Crossover between tricritical and Lifshitz points in pyrochlore FeF$_{3}$

Pyrochlore FeF$_{3}$ (pyr-FeF$_{3}$) is a Heisenberg anti-ferromagnetic (AF) with a magnetic susceptibility deviating from the Curie-Weiss law, even at the room temperature. This compound shows a transition to a long-range ordered state with all-in all-out (AIAO) spin configuration. The critical properties of this transition have remained a matter of dispute. In this work, to gain more insight into the critical properties of pyr-FeF$_{3}$, using ab initio density functional theory (DFT), we obtain spin Hamiltonian of this material under the relative volume change with respect to the experimental volume ($\frac{\Delta V}{V_0}$) from $-0.2$ to $0.2$. We show that the relevant terms in the spin Hamiltonians are the AF exchange up to third neighbors, the nearest neighbor bi-quadratic and the direct Dyzaloshinski-Moriya (DM) interactions and find how these coupling constants vary under the volume change.

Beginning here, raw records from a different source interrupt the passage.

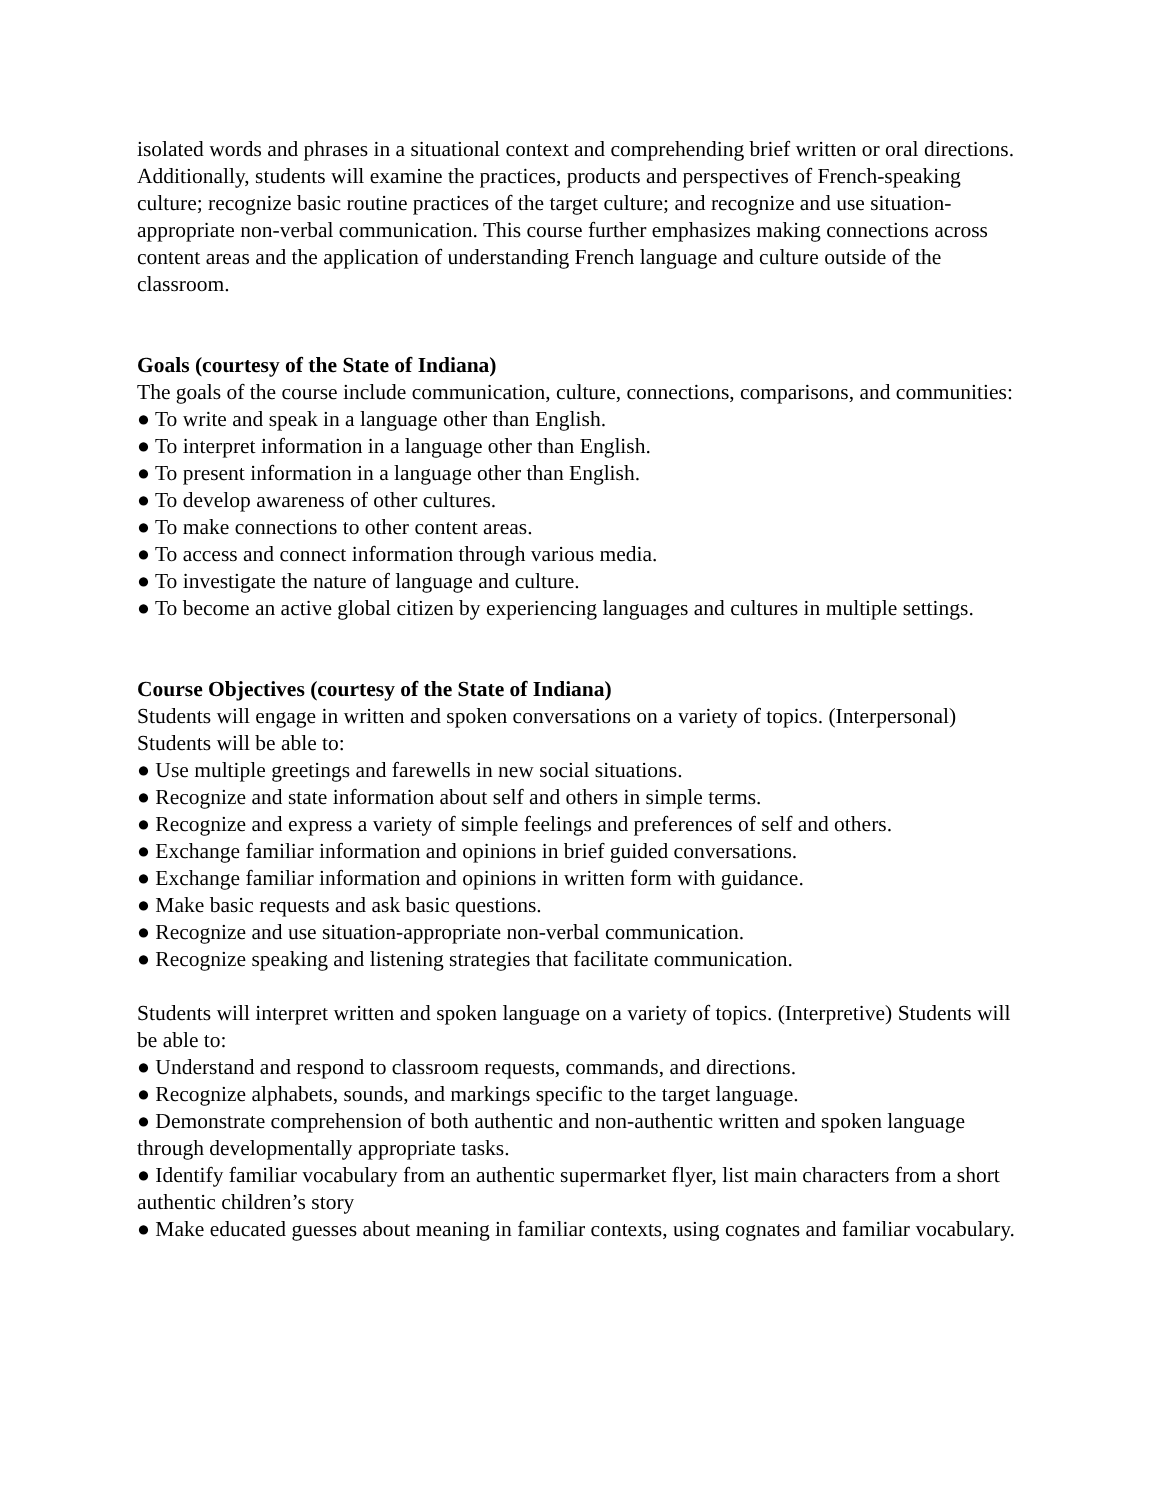isolated words and phrases in a situational context and comprehending brief written or oral directions. Additionally, students will examine the practices, products and perspectives of French-speaking culture; recognize basic routine practices of the target culture; and recognize and use situation-appropriate non-verbal communication. This course further emphasizes making connections across content areas and the application of understanding French language and culture outside of the classroom.
Goals (courtesy of the State of Indiana)
The goals of the course include communication, culture, connections, comparisons, and communities:
● To write and speak in a language other than English.
● To interpret information in a language other than English.
● To present information in a language other than English.
● To develop awareness of other cultures.
● To make connections to other content areas.
● To access and connect information through various media.
● To investigate the nature of language and culture.
● To become an active global citizen by experiencing languages and cultures in multiple settings.
Course Objectives (courtesy of the State of Indiana)
Students will engage in written and spoken conversations on a variety of topics. (Interpersonal) Students will be able to:
● Use multiple greetings and farewells in new social situations.
● Recognize and state information about self and others in simple terms.
● Recognize and express a variety of simple feelings and preferences of self and others.
● Exchange familiar information and opinions in brief guided conversations.
● Exchange familiar information and opinions in written form with guidance.
● Make basic requests and ask basic questions.
● Recognize and use situation-appropriate non-verbal communication.
● Recognize speaking and listening strategies that facilitate communication.
Students will interpret written and spoken language on a variety of topics. (Interpretive) Students will be able to:
● Understand and respond to classroom requests, commands, and directions.
● Recognize alphabets, sounds, and markings specific to the target language.
● Demonstrate comprehension of both authentic and non-authentic written and spoken language through developmentally appropriate tasks.
● Identify familiar vocabulary from an authentic supermarket flyer, list main characters from a short authentic children’s story
● Make educated guesses about meaning in familiar contexts, using cognates and familiar vocabulary.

Then we study the effect of volume change on the finite temperature critical behavior, using classical Monte Carlo (MC) simulation. We show that the spin system undergoes a weakly first order transition to AIAO at small volumes which turns to a second order transition close to the experimental structure. However, increasing $\frac{\Delta V}{V_0}$ to $\sim0.2$, systems shows a transition to a modular spin structure. This finding suggests the existence of a Lifshitz point in pyr-FeF$_{3}$ and may explain the unusual critical exponents observed for this compound.